- Location of Burgscheidungen
- Burgscheidungen Burgscheidungen
- Coordinates: 51°15′N 11°39′E﻿ / ﻿51.250°N 11.650°E
- Country: Germany
- State: Saxony-Anhalt
- District: Burgenlandkreis
- Town: Laucha an der Unstrut

Area
- • Total: 8.36 km^{2} (3.23 sq mi)
- Elevation: 130 m (430 ft)

Population (2006-12-31)
- • Total: 592
- • Density: 71/km^{2} (180/sq mi)
- Time zone: UTC+01:00 (CET)
- • Summer (DST): UTC+02:00 (CEST)
- Postal codes: 06636
- Dialling codes: 034462

= Burgscheidungen =

Burgscheidungen is a village and a former municipality in the Burgenlandkreis district, in Saxony-Anhalt, Germany. Since 1 July 2009, it is part of the town Laucha an der Unstrut.

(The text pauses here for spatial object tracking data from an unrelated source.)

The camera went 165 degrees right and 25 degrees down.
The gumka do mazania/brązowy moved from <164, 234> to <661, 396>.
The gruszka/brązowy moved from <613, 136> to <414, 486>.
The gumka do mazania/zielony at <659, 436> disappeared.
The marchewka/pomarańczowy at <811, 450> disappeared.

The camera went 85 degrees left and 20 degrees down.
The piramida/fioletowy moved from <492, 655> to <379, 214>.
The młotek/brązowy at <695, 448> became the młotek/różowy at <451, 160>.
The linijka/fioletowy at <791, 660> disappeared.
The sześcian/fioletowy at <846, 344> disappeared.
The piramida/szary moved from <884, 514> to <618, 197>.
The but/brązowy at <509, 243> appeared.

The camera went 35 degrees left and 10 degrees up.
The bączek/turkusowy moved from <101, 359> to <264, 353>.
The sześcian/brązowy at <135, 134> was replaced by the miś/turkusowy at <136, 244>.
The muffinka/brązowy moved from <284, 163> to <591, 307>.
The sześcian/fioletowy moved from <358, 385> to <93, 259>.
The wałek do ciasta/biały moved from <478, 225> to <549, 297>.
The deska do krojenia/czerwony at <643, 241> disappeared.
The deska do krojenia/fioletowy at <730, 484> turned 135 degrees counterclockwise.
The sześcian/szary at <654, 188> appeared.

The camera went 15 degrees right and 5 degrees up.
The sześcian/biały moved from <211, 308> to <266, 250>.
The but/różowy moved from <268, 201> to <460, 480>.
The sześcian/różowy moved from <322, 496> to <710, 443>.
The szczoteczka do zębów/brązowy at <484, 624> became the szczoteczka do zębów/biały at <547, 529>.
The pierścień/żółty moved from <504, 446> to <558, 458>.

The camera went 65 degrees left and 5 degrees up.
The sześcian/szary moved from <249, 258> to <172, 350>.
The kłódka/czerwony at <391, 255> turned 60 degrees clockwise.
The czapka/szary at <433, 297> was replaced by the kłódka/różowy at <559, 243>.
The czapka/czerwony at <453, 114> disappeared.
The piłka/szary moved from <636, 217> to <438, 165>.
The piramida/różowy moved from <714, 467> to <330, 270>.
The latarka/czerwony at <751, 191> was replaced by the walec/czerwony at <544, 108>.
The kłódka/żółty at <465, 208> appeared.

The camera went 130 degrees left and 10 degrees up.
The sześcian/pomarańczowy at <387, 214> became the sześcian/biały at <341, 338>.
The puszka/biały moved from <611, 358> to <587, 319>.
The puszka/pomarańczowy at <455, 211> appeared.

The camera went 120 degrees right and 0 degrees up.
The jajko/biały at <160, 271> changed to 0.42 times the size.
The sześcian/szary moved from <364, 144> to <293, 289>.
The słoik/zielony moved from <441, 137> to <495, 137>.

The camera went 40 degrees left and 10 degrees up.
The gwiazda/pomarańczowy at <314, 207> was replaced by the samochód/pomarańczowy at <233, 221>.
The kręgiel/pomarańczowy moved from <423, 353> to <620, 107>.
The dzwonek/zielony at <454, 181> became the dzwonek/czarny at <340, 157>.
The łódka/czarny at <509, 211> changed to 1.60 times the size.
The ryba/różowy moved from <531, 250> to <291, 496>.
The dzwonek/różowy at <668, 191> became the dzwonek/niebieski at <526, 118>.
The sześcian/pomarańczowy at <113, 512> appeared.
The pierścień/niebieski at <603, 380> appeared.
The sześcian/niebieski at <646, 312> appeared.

Burgscheidungen was the site of the Saxon Hadugato's defeat of the Thuringians under King Irminfrid in 531. This defeat spelled the end of an independent Thuringian kingdom. It is variously attributed to the Franks under King Theuderic I or to their allies, the Saxons under Duke Hathagat. It was one of the founding myths of the Saxons by the ninth century.